The statements in this section merely provide background information related to the present disclosure and do not constitute prior art.
Recently, in college entrance examinations and domestic large corporations, grade-oriented evaluation is changing to evaluate actual English proficiency in speaking/writing. In an English ability test, a writing evaluation system is being also introduced to evaluate a writing ability.
The inventor(s) has noted that an existing writing evaluation system grammatically analyzes an already-written sentence and evaluates whether or not the written sentence is grammatically correct through error detection. At this time, the process of analyzing the written sentence involves analyzing morphemes of the sentence and tagging the morphemes with parts of speech. The inventor(s), however, has noted that an existing morpheme analyzing and part-of-speech tagging device depends upon only part-of-speech sequence information without considering vocabulary, parts of speech, meanings, and contextual co-occurrence relations of surrounding words. The inventor(s) has experienced that the accuracy of the device is significantly degraded.

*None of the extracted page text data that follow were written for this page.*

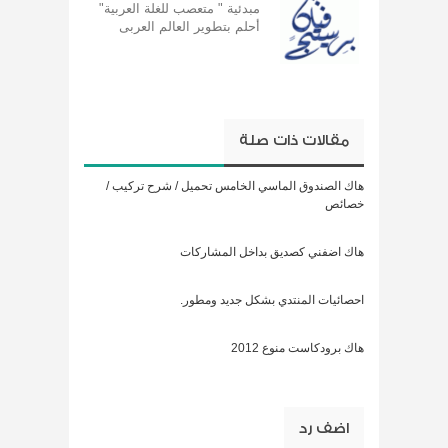
مبدئية " متعصب للغلة العربية"
أحلم بتطوير العالم العربى
مقالات ذات صلة
هاك الصندوق الماسي الخامس تحميل / شرح تركيب /
خصائص
هاك اضفني كصديق بداخل المشاركات
احصائيات المنتدي بشكل جديد ومطور.
هاك برودكاست منوع 2012
اضف رد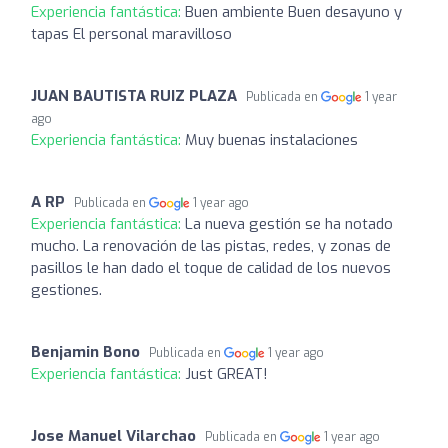
Experiencia fantástica:
Buen ambiente Buen desayuno y
tapas El personal maravilloso
JUAN BAUTISTA RUIZ PLAZA
Publicada en
1 year
ago
Experiencia fantástica:
Muy buenas instalaciones
A RP
Publicada en
1 year ago
Experiencia fantástica:
La nueva gestión se ha notado
mucho. La renovación de las pistas, redes, y zonas de
pasillos le han dado el toque de calidad de los nuevos
gestiones.
Benjamin Bono
Publicada en
1 year ago
Experiencia fantástica:
Just GREAT!
Jose Manuel Vilarchao
Publicada en
1 year ago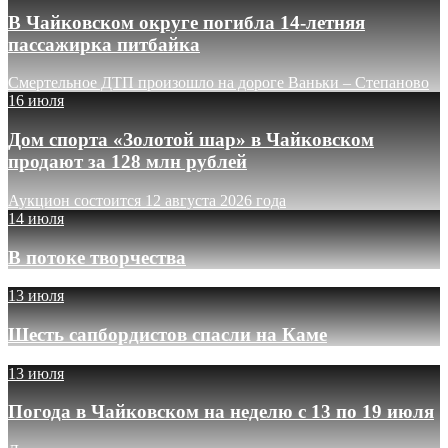
В Чайковском округе погибла 14-летняя
пассажирка питбайка
Смертельное ДТП произошло на дороге Ваньки – Степаново
16 июля
Дом спорта «Золотой шар» в Чайковском
продают за 128 млн рублей
Аукцион состоится 12 августа 2026 года
14 июля
В потоке творчества
13 июля
Шесть сапбордистов спасли на Каме
13 июля
Погода в Чайковском на неделю с 13 по 19 июля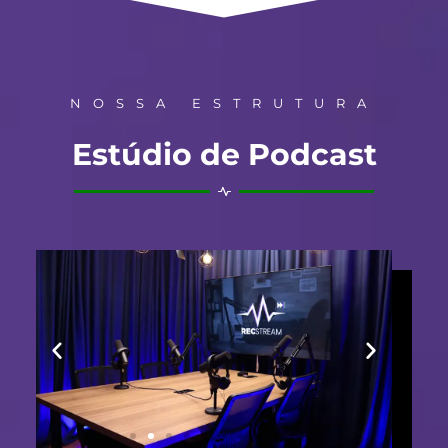
NOSSA ESTRUTURA
Estúdio de Podcast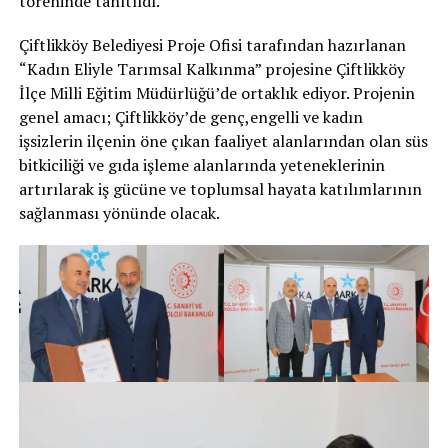
töreninde tanıtıldı.
Çiftlikköy Belediyesi Proje Ofisi tarafından hazırlanan
“Kadın Eliyle Tarımsal Kalkınma” projesine Çiftlikköy
İlçe Milli Eğitim Müdürlüğü’de ortaklık ediyor. Projenin
genel amacı; Çiftlikköy’de genç,engelli ve kadın
işsizlerin ilçenin öne çıkan faaliyet alanlarından olan süs
bitkiciliği ve gıda işleme alanlarında yeteneklerinin
artırılarak iş gücüne ve toplumsal hayata katılımlarının
sağlanması yönünde olacak.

The inventor(s) has noted that to improve the accuracy of the device, an error detection method of complementarily applying rule information and statistical information of vocabulary using a dictionary, a language model, etc. in which peripheral language rules and word context information are constructed.

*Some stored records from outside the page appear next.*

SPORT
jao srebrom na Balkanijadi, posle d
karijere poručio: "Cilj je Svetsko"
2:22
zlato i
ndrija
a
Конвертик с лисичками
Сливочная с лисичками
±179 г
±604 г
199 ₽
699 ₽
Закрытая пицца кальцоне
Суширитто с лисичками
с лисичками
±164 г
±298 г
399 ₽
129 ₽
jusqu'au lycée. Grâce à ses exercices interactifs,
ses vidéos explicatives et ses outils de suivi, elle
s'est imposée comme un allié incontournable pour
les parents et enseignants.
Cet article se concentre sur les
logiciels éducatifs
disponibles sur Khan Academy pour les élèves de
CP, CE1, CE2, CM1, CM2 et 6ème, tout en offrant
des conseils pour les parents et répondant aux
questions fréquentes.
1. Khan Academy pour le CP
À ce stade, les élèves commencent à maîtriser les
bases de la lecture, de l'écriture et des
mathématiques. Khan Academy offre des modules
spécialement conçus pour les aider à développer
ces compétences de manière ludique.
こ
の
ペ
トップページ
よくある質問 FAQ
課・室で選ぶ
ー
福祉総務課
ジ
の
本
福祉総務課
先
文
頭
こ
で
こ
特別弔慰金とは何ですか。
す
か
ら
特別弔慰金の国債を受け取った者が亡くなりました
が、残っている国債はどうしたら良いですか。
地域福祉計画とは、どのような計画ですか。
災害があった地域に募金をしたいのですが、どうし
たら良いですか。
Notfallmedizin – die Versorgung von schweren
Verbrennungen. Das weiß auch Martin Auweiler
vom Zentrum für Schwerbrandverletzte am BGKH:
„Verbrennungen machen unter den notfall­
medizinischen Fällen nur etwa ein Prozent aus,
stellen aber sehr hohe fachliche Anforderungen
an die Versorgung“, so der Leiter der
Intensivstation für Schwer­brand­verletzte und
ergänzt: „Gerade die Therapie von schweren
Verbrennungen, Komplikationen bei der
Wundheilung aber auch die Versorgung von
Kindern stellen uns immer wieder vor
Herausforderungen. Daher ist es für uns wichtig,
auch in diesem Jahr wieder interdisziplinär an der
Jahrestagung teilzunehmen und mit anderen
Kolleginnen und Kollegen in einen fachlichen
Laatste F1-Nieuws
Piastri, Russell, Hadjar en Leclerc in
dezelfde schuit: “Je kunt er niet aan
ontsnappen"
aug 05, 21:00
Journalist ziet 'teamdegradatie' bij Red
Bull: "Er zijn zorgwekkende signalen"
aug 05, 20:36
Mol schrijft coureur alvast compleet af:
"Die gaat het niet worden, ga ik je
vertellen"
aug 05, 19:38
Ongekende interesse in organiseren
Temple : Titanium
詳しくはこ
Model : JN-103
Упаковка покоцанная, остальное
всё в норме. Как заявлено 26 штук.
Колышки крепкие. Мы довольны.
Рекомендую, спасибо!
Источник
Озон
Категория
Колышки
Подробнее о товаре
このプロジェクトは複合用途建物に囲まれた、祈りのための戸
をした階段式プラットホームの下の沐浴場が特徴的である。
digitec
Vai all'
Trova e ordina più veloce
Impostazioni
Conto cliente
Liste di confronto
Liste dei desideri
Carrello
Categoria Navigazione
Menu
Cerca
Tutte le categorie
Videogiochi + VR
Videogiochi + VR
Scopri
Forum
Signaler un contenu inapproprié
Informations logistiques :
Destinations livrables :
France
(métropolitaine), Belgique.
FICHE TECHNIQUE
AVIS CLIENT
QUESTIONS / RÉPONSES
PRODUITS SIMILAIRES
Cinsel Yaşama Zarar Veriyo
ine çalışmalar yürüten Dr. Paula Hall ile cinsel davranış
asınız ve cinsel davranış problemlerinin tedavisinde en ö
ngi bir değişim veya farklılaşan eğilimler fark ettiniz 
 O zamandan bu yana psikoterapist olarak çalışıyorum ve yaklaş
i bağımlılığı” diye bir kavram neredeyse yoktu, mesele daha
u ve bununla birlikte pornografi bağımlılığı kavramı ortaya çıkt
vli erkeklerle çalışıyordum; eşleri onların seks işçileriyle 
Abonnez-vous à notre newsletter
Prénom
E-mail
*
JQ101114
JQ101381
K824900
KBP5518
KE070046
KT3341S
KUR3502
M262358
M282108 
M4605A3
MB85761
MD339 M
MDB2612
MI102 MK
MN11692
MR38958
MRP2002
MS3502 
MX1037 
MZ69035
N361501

The inventor(s) has noted that the language model in particular represents a connection relationship between words based on statistical grammatical information using a probability. The language model can be easily extracted from many text sentences of a given field and has high accuracy in error detection. The inventor(s), however, has noted that actual language varies with time and place rather than being standardized rules, and thus often differs from the statistical grammatical information. For example, implied words, Internet terminology, newly established modern words, etc. violate grammar, but is frequently used in real life. In this regard, the inventor(s) has experienced that there is a need of a scheme for accurately detecting grammatical errors based on statistical grammatical information.